Requirement: Reprint the lines below as they are, minus the pictures.

[Transcribed page contents]
>>>>
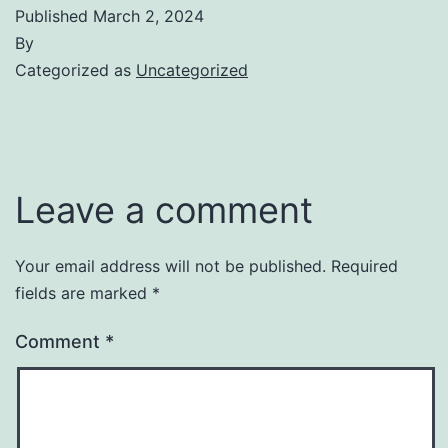
Published
March 2, 2024
By
Categorized as
Uncategorized
Leave a comment
Your email address will not be published.
Required
fields are marked
*
Comment
*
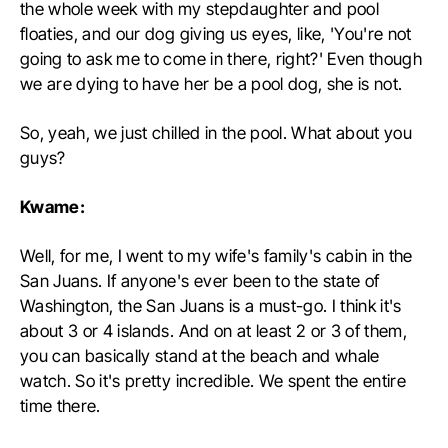
the whole week with my stepdaughter and pool
floaties, and our dog giving us eyes, like, 'You're not
going to ask me to come in there, right?' Even though
we are dying to have her be a pool dog, she is not.
So, yeah, we just chilled in the pool. What about you
guys?
Kwame:
Well, for me, I went to my wife's family's cabin in the
San Juans. If anyone's ever been to the state of
Washington, the San Juans is a must-go. I think it's
about 3 or 4 islands. And on at least 2 or 3 of them,
you can basically stand at the beach and whale
watch. So it's pretty incredible. We spent the entire
time there.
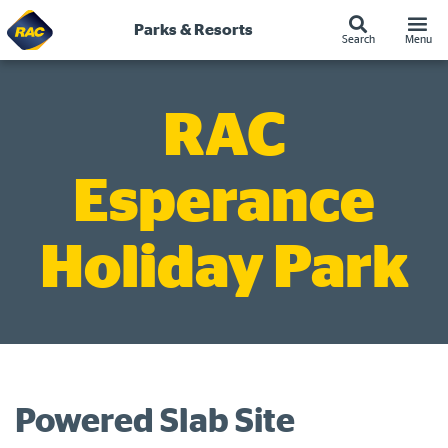
Skip
to
Parks & Resorts
Search
Menu
content
RAC
Esperance
Holiday Park
Powered Slab Site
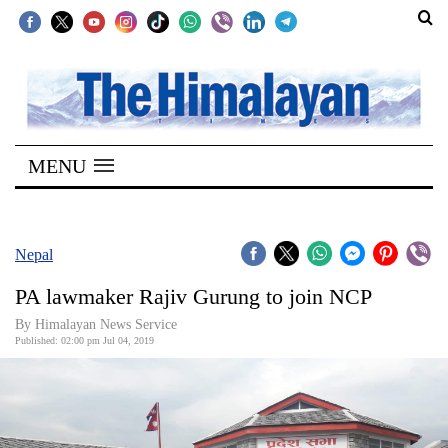
SECTIONS
Home
MENU
Kathmandu
Nepal
COVID-
Nepal
19
PA lawmaker Rajiv Gurung to join NCP
Covid
By Himalayan News Service
Connect
Published: 02:00 pm Jul 04, 2019
World
Opinion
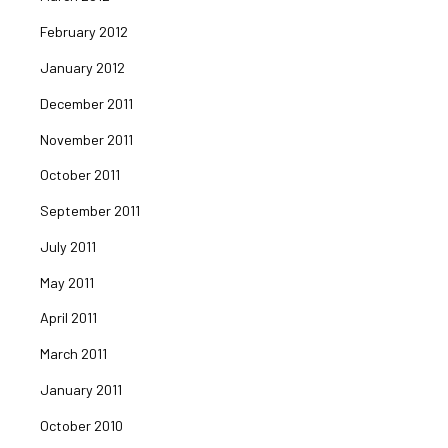
February 2012
January 2012
December 2011
November 2011
October 2011
September 2011
July 2011
May 2011
April 2011
March 2011
January 2011
October 2010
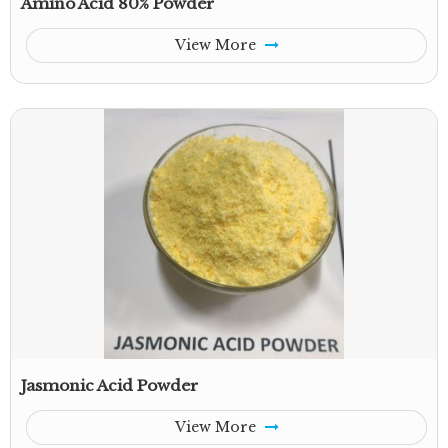
Amino Acid 80% Powder
View More
Jasmonic Acid Powder
View More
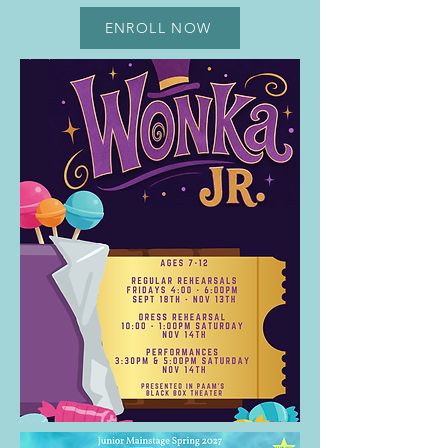
ENROLL NOW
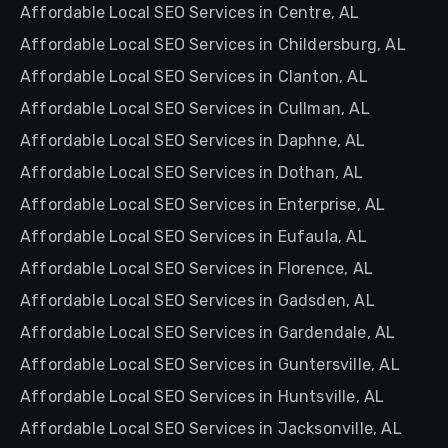
Affordable Local SEO Services in Centre, AL
Affordable Local SEO Services in Childersburg, AL
Affordable Local SEO Services in Clanton, AL
Affordable Local SEO Services in Cullman, AL
Affordable Local SEO Services in Daphne, AL
Affordable Local SEO Services in Dothan, AL
Affordable Local SEO Services in Enterprise, AL
Affordable Local SEO Services in Eufaula, AL
Affordable Local SEO Services in Florence, AL
Affordable Local SEO Services in Gadsden, AL
Affordable Local SEO Services in Gardendale, AL
Affordable Local SEO Services in Guntersville, AL
Affordable Local SEO Services in Huntsville, AL
Affordable Local SEO Services in Jacksonville, AL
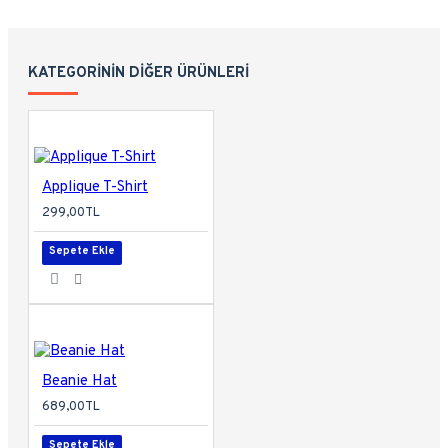
KATEGORININ DIĞER ÜRÜNLERI
Applique T-Shirt
299,00TL
Sepete Ekle
Beanie Hat
689,00TL
Sepete Ekle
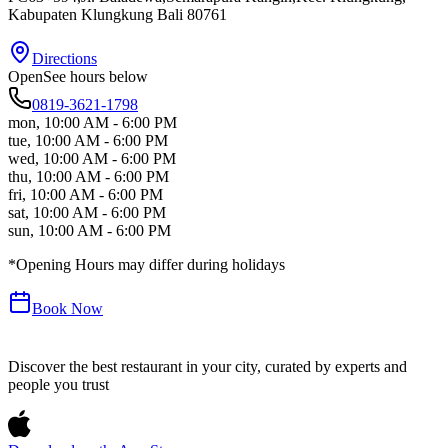
Kabupaten Klungkung
Bali
80761
Directions
Open
See hours below
0819-3621-1798
mon
,
10:00 AM - 6:00 PM
tue
,
10:00 AM - 6:00 PM
wed
,
10:00 AM - 6:00 PM
thu
,
10:00 AM - 6:00 PM
fri
,
10:00 AM - 6:00 PM
sat
,
10:00 AM - 6:00 PM
sun
,
10:00 AM - 6:00 PM
*Opening Hours may differ during holidays
Book Now
Discover the best restaurant in your city, curated by experts and
people you trust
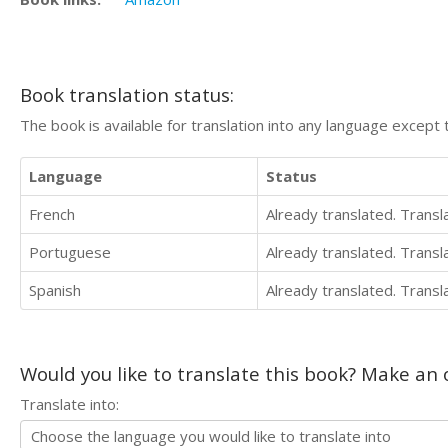
Book translation status:
The book is available for translation into any language except 
Language
Status
French
Already translated. Trans
Portuguese
Already translated. Trans
Spanish
Already translated. Trans
Would you like to translate this book? Make an o
Translate into:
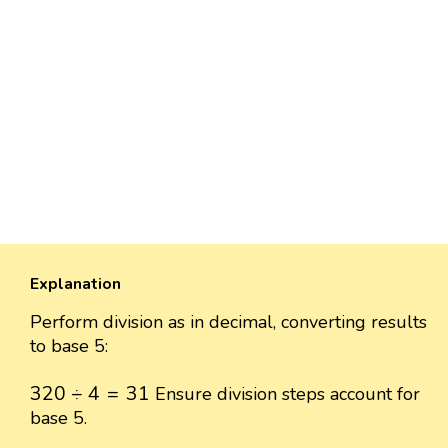
Explanation
Perform division as in decimal, converting results
to base 5:
320
÷
4
=
31
320
÷
4
=
31
Ensure division steps account for
base 5.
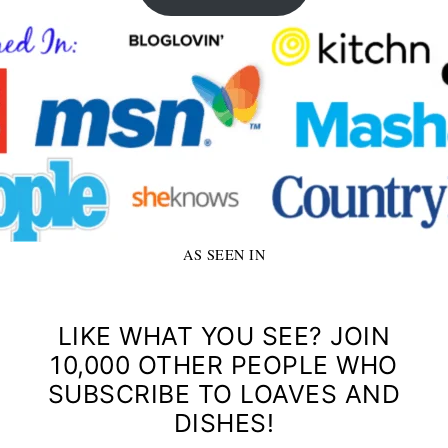
AS SEEN IN
LIKE WHAT YOU SEE? JOIN
10,000 OTHER PEOPLE WHO
SUBSCRIBE TO LOAVES AND
DISHES!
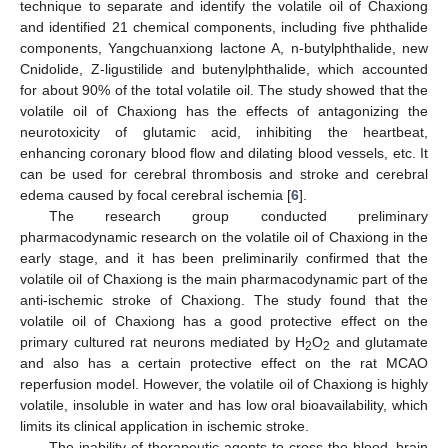
technique to separate and identify the volatile oil of Chaxiong
and identified 21 chemical components, including five phthalide
components, Yangchuanxiong lactone A, n-butylphthalide, new
Cnidolide, Z-ligustilide and butenylphthalide, which accounted
for about 90% of the total volatile oil. The study showed that the
volatile oil of Chaxiong has the effects of antagonizing the
neurotoxicity of glutamic acid, inhibiting the heartbeat,
enhancing coronary blood flow and dilating blood vessels, etc. It
can be used for cerebral thrombosis and stroke and cerebral
edema caused by focal cerebral ischemia [
6
].
The research group conducted preliminary
pharmacodynamic research on the volatile oil of Chaxiong in the
early stage, and it has been preliminarily confirmed that the
volatile oil of Chaxiong is the main pharmacodynamic part of the
anti-ischemic stroke of Chaxiong. The study found that the
volatile oil of Chaxiong has a good protective effect on the
primary cultured rat neurons mediated by H
O
and glutamate
2
2
and also has a certain protective effect on the rat MCAO
reperfusion model. However, the volatile oil of Chaxiong is highly
volatile, insoluble in water and has low oral bioavailability, which
limits its clinical application in ischemic stroke.
The inability of therapeutic agents to cross the blood–brain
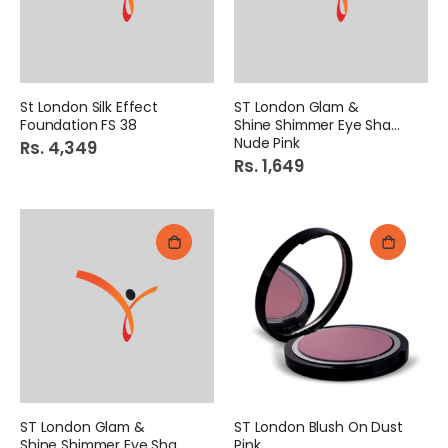
St London Silk Effect
ST London Glam &
Foundation FS 38
Shine Shimmer Eye Shadow
Nude Pink
Rs. 4,349
Rs. 1,649
ST London Glam &
ST London Blush On Dust
Shine Shimmer Eye Shadow
Pink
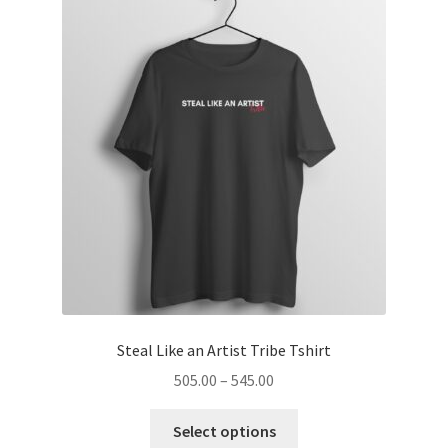
menu
Introvert Retreat
Freelancer Freedom
Hoodies
Expand
Coffee Mugs
child
menu
Expand
Accessories
child
menu
Blog
About
Steal Like an Artist Tribe Tshirt
Price
505.00
–
545.00
Contact
range:
This
₹505.00
Select options
product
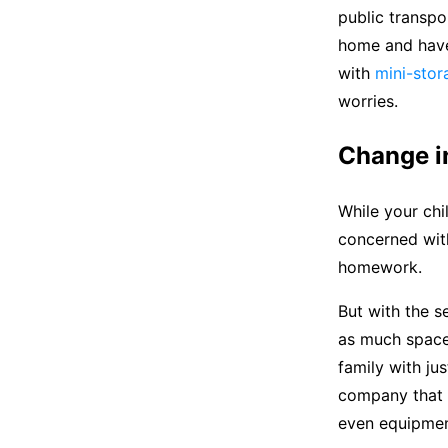
public transpo
home and have 
with
mini-stor
worries.
Change in
While your chi
concerned with
homework.
But with the s
as much space 
family with ju
company that i
even equipmen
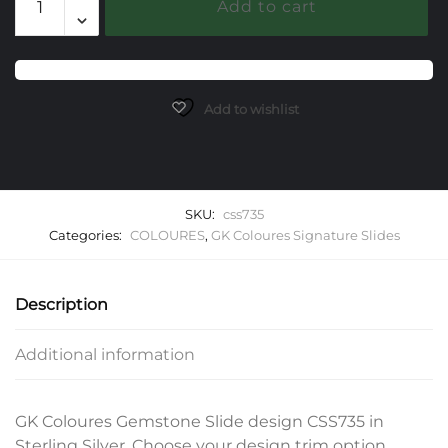
Add to cart
Gemstone
Slide
quantity
Add to wishlist
SKU:
css735
Categories:
COLOURES
,
GK Coloures Signature Slides
Description
Additional information
GK Coloures Gemstone Slide design CSS735 in
Sterling Silver. Choose your design trim option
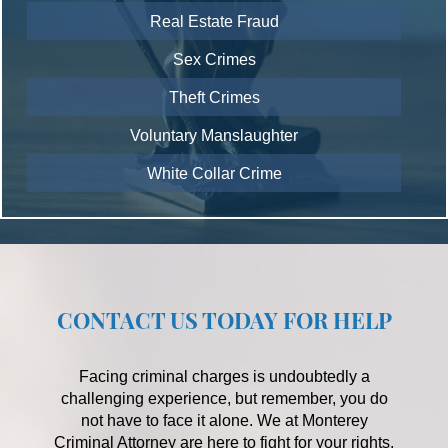
Real Estate Fraud
Sex Crimes
Theft Crimes
Voluntary Manslaughter
White Collar Crime
CONTACT US TODAY FOR HELP
Facing criminal charges is undoubtedly a
challenging experience, but remember, you do
not have to face it alone. We at Monterey
Criminal Attorney are here to fight for your rights,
<<<<
Answer section:
Published
March 2, 2024
By
Categorized as
Uncategorized
Leave a comment
Your email address will not be published.
Required
fields are marked
*
Comment
*
the whole week with my stepdaughter and pool
floaties, and our dog giving us eyes, like, 'You're not
going to ask me to come in there, right?' Even though
we are dying to have her be a pool dog, she is not.
So, yeah, we just chilled in the pool. What about you
guys?
Kwame:
Well, for me, I went to my wife's family's cabin in the
San Juans. If anyone's ever been to the state of
Washington, the San Juans is a must-go. I think it's
about 3 or 4 islands. And on at least 2 or 3 of them,
you can basically stand at the beach and whale
watch. So it's pretty incredible. We spent the entire
time there.
Skip
to
Parks & Resorts
Search
Menu
content
RAC
Esperance
Holiday Park
Powered Slab Site
SECTIONS
Home
MENU
Kathmandu
Nepal
COVID-
Nepal
19
PA lawmaker Rajiv Gurung to join NCP
Covid
By Himalayan News Service
Connect
Published: 02:00 pm Jul 04, 2019
World
Opinion
February 2012
January 2012
December 2011
November 2011
October 2011
September 2011
July 2011
May 2011
April 2011
March 2011
January 2011
October 2010
Amino Acid 80% Powder
View More
Jasmonic Acid Powder
View More
ENROLL NOW
Affordable Local SEO Services in Centre, AL
Affordable Local SEO Services in Childersburg, AL
Affordable Local SEO Services in Clanton, AL
Affordable Local SEO Services in Cullman, AL
Affordable Local SEO Services in Daphne, AL
Affordable Local SEO Services in Dothan, AL
Affordable Local SEO Services in Enterprise, AL
Affordable Local SEO Services in Eufaula, AL
Affordable Local SEO Services in Florence, AL
Affordable Local SEO Services in Gadsden, AL
Affordable Local SEO Services in Gardendale, AL
Affordable Local SEO Services in Guntersville, AL
Affordable Local SEO Services in Huntsville, AL
Affordable Local SEO Services in Jacksonville, AL
KATEGORININ DIĞER ÜRÜNLERI
Applique T-Shirt
299,00TL
Sepete Ekle
Beanie Hat
689,00TL
Sepete Ekle
Kabupaten Klungkung
Bali
80761
Directions
Open
See hours below
0819-3621-1798
mon
,
10:00 AM - 6:00 PM
tue
,
10:00 AM - 6:00 PM
wed
,
10:00 AM - 6:00 PM
thu
,
10:00 AM - 6:00 PM
fri
,
10:00 AM - 6:00 PM
sat
,
10:00 AM - 6:00 PM
sun
,
10:00 AM - 6:00 PM
*Opening Hours may differ during holidays
Book Now
Discover the best restaurant in your city, curated by experts and
people you trust
Book translation status:
The book is available for translation into any language except 
Language
Status
French
Already translated. Trans
Portuguese
Already translated. Trans
Spanish
Already translated. Trans
Would you like to translate this book? Make an o
Translate into:
Explanation
Perform division as in decimal, converting results
to base 5:
320
÷
4
=
31
320
÷
4
=
31
Ensure division steps account for
base 5.
AS SEEN IN
LIKE WHAT YOU SEE? JOIN
10,000 OTHER PEOPLE WHO
SUBSCRIBE TO LOAVES AND
DISHES!
technique to separate and identify the volatile oil of Chaxiong
and identified 21 chemical components, including five phthalide
components, Yangchuanxiong lactone A, n-butylphthalide, new
Cnidolide, Z-ligustilide and butenylphthalide, which accounted
for about 90% of the total volatile oil. The study showed that the
volatile oil of Chaxiong has the effects of antagonizing the
neurotoxicity of glutamic acid, inhibiting the heartbeat,
enhancing coronary blood flow and dilating blood vessels, etc. It
can be used for cerebral thrombosis and stroke and cerebral
edema caused by focal cerebral ischemia [
6
].
The research group conducted preliminary
pharmacodynamic research on the volatile oil of Chaxiong in the
early stage, and it has been preliminarily confirmed that the
volatile oil of Chaxiong is the main pharmacodynamic part of the
anti-ischemic stroke of Chaxiong. The study found that the
volatile oil of Chaxiong has a good protective effect on the
primary cultured rat neurons mediated by H
O
and glutamate
2
2
and also has a certain protective effect on the rat MCAO
reperfusion model. However, the volatile oil of Chaxiong is highly
volatile, insoluble in water and has low oral bioavailability, which
limits its clinical application in ischemic stroke.
The inability of therapeutic agents to cross the blood–brain
St London Silk Effect
ST London Glam &
Foundation FS 38
Shine Shimmer Eye Shadow
Nude Pink
Rs. 4,349
Rs. 1,649
ST London Glam &
ST London Blush On Dust
Shine Shimmer Eye Shadow
Pink
menu
Introvert Retreat
Freelancer Freedom
Hoodies
Expand
Coffee Mugs
child
menu
Expand
Accessories
child
menu
Blog
About
Steal Like an Artist Tribe Tshirt
Price
505.00
–
545.00
Contact
range:
This
₹505.00
Select options
product
public transpo
home and have 
with
mini-stor
worries.
Change in
While your chi
concerned with
homework.
But with the s
as much space 
family with ju
company that i
even equipmen
Add to cart
Gemstone
Slide
quantity
Add to wishlist
SKU:
css735
Categories:
COLOURES
,
GK Coloures Signature Slides
Description
Additional information
GK Coloures Gemstone Slide design CSS735 in
Sterling Silver. Choose your design trim option
Real Estate Fraud
Sex Crimes
Theft Crimes
Voluntary Manslaughter
White Collar Crime
CONTACT US TODAY FOR HELP
Facing criminal charges is undoubtedly a
challenging experience, but remember, you do
not have to face it alone. We at Monterey
Criminal Attorney are here to fight for your rights,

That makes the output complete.